The Bé is entirely in the tropical zone of Arcél, a region dominated by the rain forest. The dominant agricultural mode even today is shifting garden plots; this is supplemented by fishing and small game hunting. Sparked in part by trade with Krwŋ, city-states appeared in the Lɛn valley by 1100, and large-scale queendoms by 1500. By about 2000 there was regular sea trade with Nyan, which accelerated westward settlement; by 3200 the first Kebreni ships arrived, bringing fascinating new goods and ideas. The Bé have thus long had a mercantile orientation and welcomed foreign ideas; they are arguably the most advanced nations of Arcél.

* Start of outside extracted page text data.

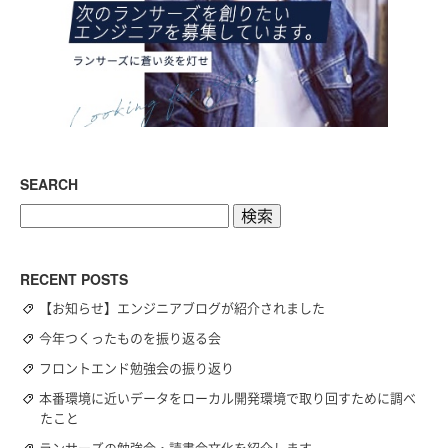
SEARCH
検
索:
RECENT POSTS
【お知らせ】エンジニアブログが紹介されました
今年つくったものを振り返る会
フロントエンド勉強会の振り返り
本番環境に近いデータをローカル開発環境で取り回すために調べ
たこと
ランサーズの勉強会・読書会文化を紹介します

The religion of the Beic peoples is polytheistic. The major Bé goddesses have temperaments rather than portfolios; e.g. Jíŋ is haughty, Ŋisú is cheerful, Kâ is treacherous. There are also lesser spirits (hɔ́), often associated with animals. The distinctive feature of their world view is understanding of the universe as twofold, consisting of nɔŋǎ (the ‘inner world’, the spirit realm) and dòŋǎ (‘death world’, the physical realm).
The Bé are also known for their female dominance: they are governed at the family and state level by women, based on a belief that women are smarter, tougher, and less emotional than men. In ancient Beic kingdoms, when a queen died, all her husbands were sacrificed. Fortunately for males, modern Bé no longer practice it.